Guardian on Growth and Infrastructure Bill
A measure contained in the Growth and Infrastructure Bill could allow planning applications to be taken straight to Eric Pickles, the Secretary of State for Communities and Local Government, if local authorities are making “unnecessarily slow decisions”.
The move could allow applications to bypass poorly-performing authorities.
Communities and Local Government minister Baroness Hanham insisted the Bill was “primarily a deregulatory measure in support of the Government’s decisive actions to put the country’s economy back on a stable footing and restore growth”.
But in a second reading debate on the Bill, which has already cleared the Commons, Labour accused the Government of weakening local councils.
Opposition spokesman Lord Adonis said ministers were contradicting their own policy of localism.
He argued that the “unifying theme” of the Bill was not growth “but weakening local government”.
“On the unsubstantiated claim that local authorities aren’t giving enough planning consents quickly enough it wrests power back to the centre – authorising ministers to suspend local planning authorities entirely for the first time since the modern planning system was established after the Second World War,” Lord Adonis said.
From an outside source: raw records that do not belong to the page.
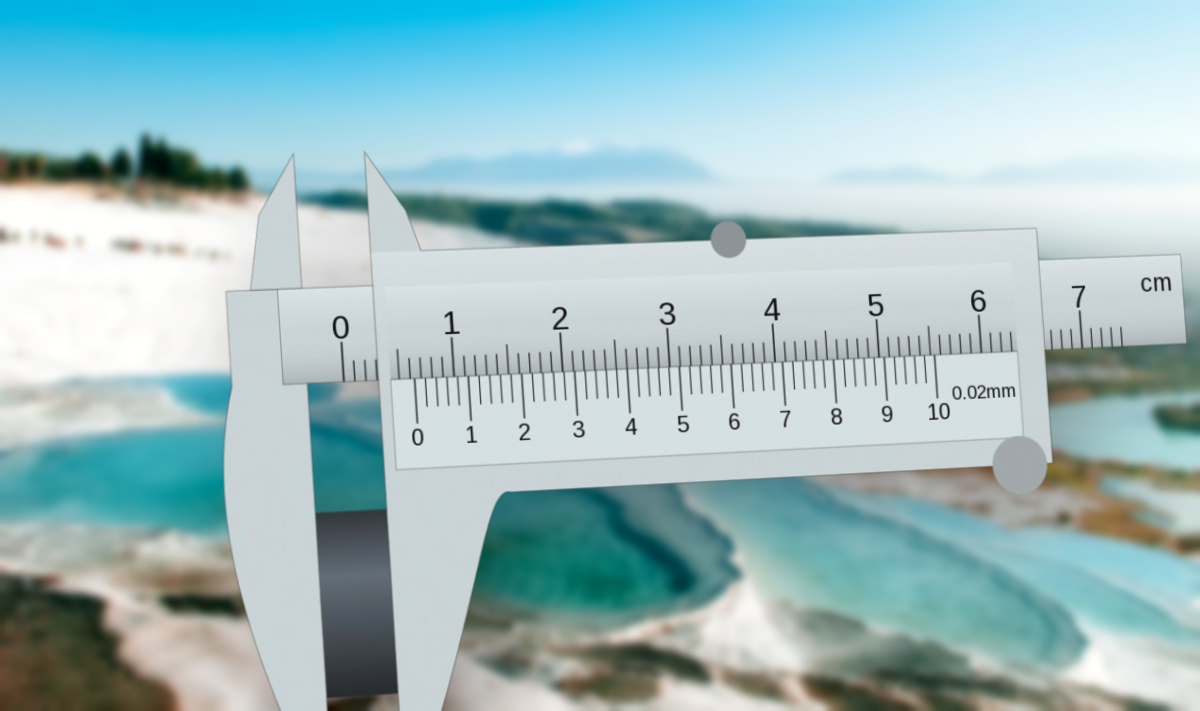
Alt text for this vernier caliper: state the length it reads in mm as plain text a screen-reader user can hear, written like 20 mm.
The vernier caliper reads 6.4 mm
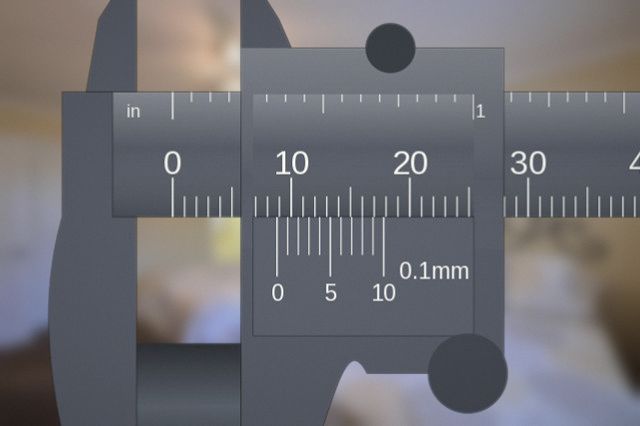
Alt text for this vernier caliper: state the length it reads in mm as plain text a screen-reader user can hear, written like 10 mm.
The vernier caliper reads 8.8 mm
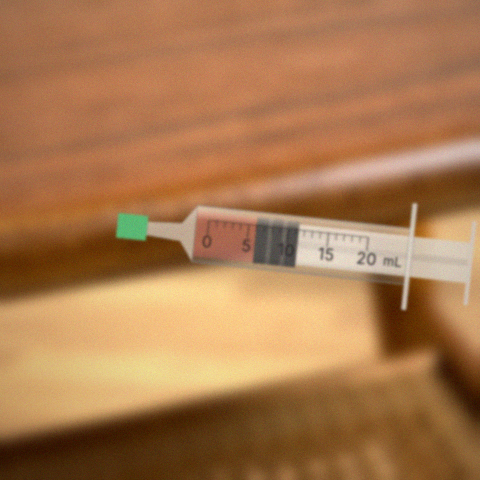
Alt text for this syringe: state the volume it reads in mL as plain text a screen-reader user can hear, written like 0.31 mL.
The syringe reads 6 mL
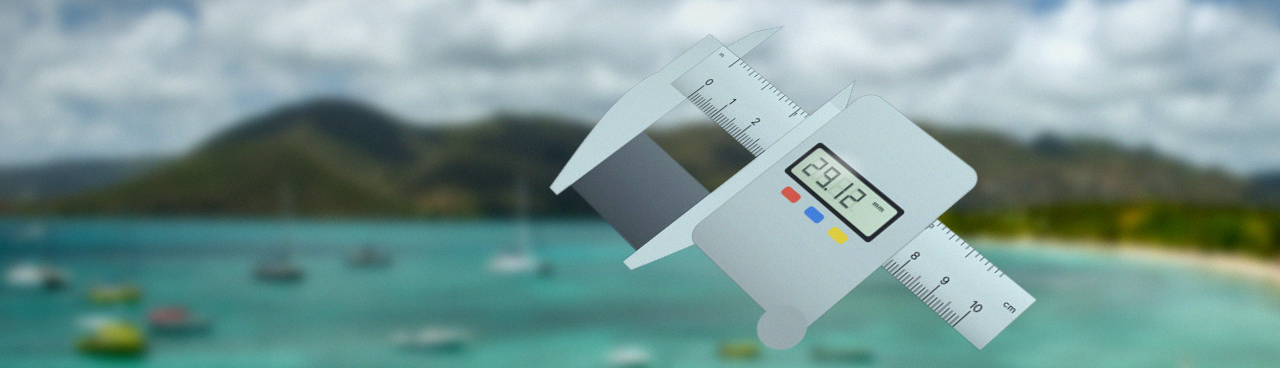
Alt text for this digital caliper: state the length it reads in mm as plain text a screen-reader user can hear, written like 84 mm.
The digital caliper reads 29.12 mm
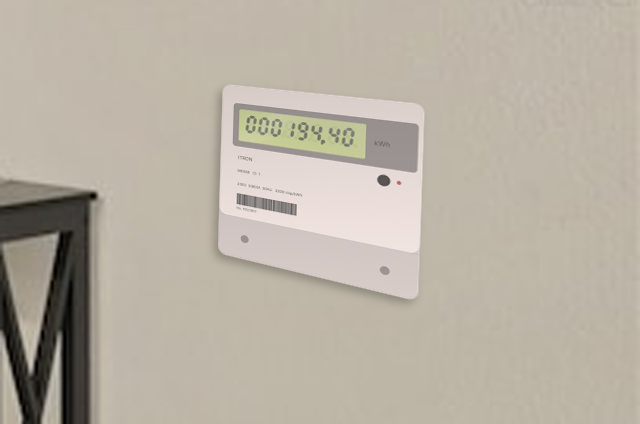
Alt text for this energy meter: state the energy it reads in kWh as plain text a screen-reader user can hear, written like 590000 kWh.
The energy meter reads 194.40 kWh
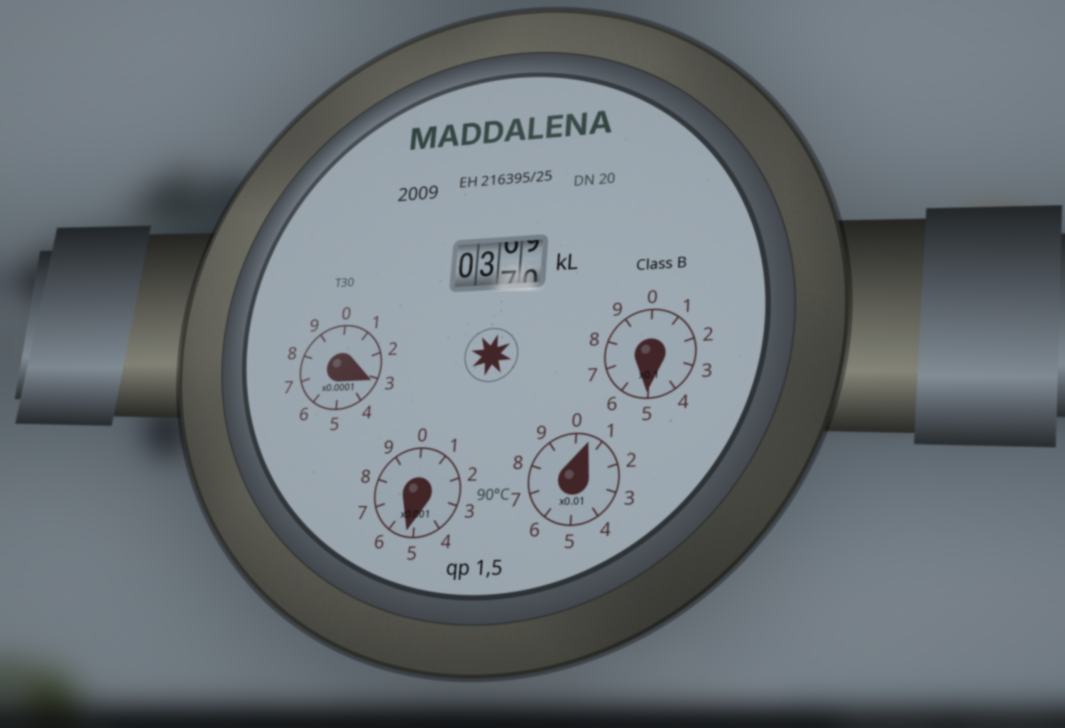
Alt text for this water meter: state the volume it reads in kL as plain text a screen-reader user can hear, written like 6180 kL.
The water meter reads 369.5053 kL
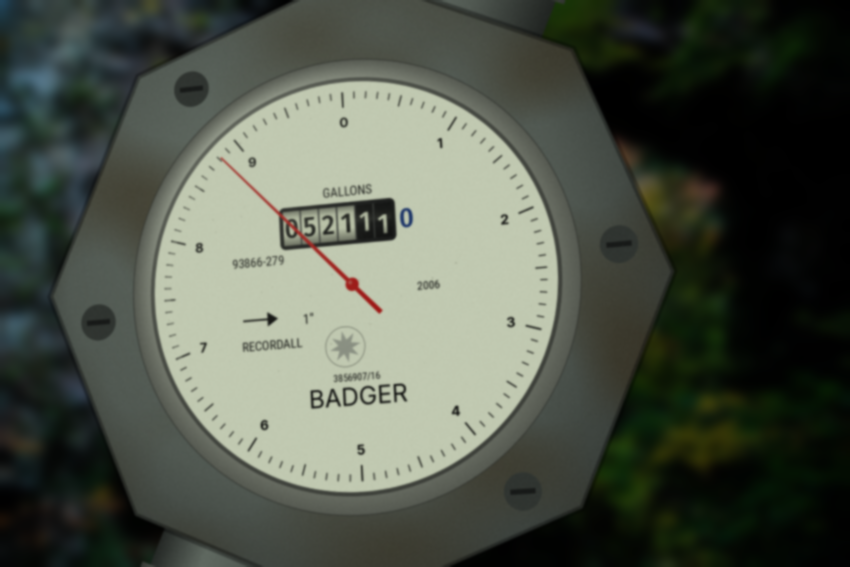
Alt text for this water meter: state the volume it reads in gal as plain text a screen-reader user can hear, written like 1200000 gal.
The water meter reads 521108.8 gal
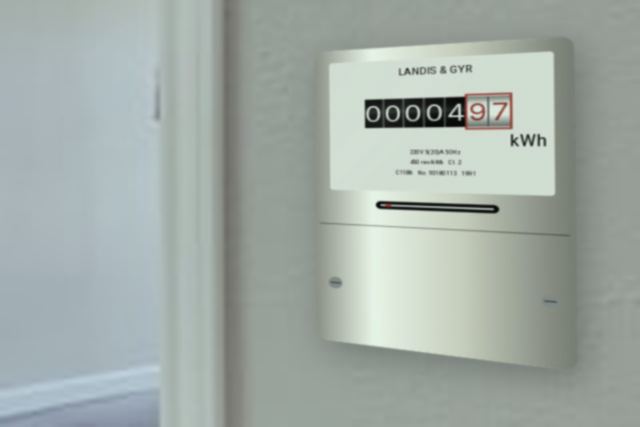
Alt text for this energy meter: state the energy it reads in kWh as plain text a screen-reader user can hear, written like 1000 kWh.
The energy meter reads 4.97 kWh
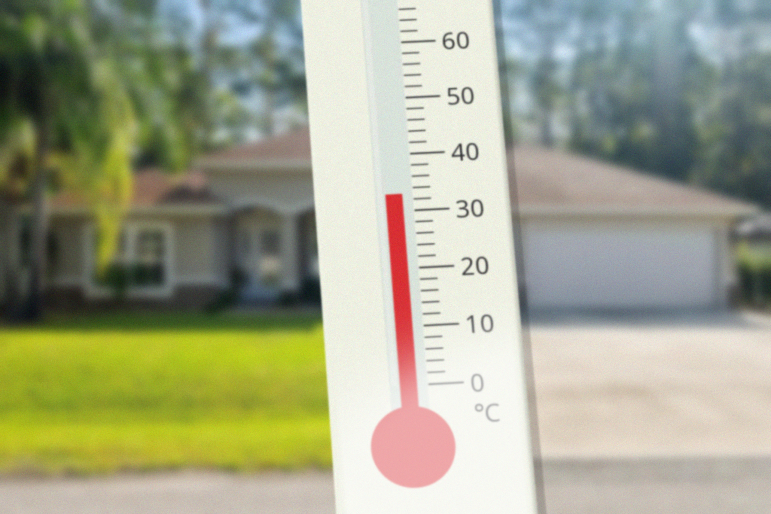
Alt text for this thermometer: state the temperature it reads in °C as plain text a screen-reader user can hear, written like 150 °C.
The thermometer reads 33 °C
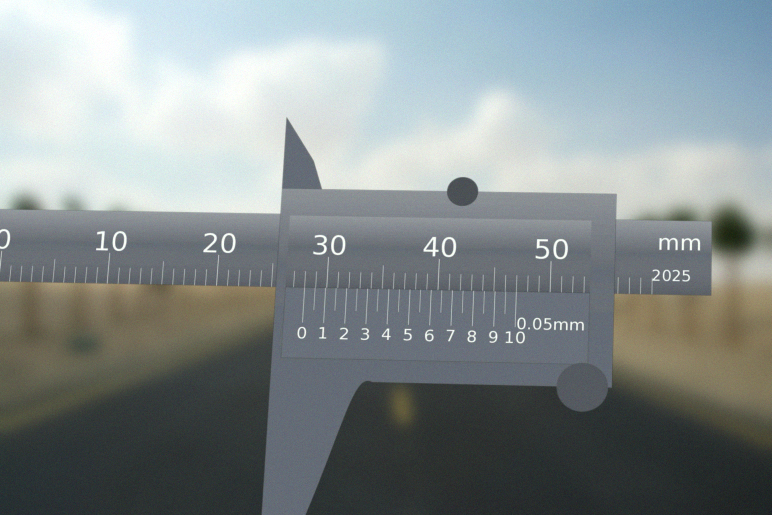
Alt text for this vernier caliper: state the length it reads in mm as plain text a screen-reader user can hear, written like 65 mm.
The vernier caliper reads 28.0 mm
Lady Hanham said the Bill focused on reforms that would “boost Britain’s infrastructure, get rid of unnecessary bureaucracy and ensure the planning system operates effectively”.
She said a small number of councils were making “unnecessarily slow decisions” and others saw a high proportion of their decisions to refuse planning permission overturned at appeal.
Lady Hanham said this was likely to apply to only a small number of councils and ministers would be “delighted” if it was not necessary to “designate” any of them under the powers.
Liberal Democrat Lord Tope called it a “draconian measure” and said it seemed to assume that the “major inhibitor to growth is the planning system and local planning authorities generally”.
“There is absolutely no evidence to support that contention,” Lord Tope said. “If we are to legislate for such a draconian measure, we do need to have from Government the evidence that suggests this is necessary. I don’t believe that evidence is there.”
He said it appeared to put the speed of decision-making ahead of quality of decision-making and warned that designation must be a “last resort”.
Tory Baroness Eaton, a vice president of the Local Government Association, hit out at the legislation as a “step in the wrong direction”.
“It will not deliver its main objective of widespread economic growth but rather move us dangerously on a narrow winding path away from the golden road of localism down which to date we have made much progress,” she said.
She said the planning system was “not proving itself to be a barrier” and said 87 per cent of planning applications had been approved in 2011-12 and that some “jolly well deserved to be refused”.
In 2011-12 over a fifth of applications for major development took more than half a year to resolve, and 9 per cent took more than a year.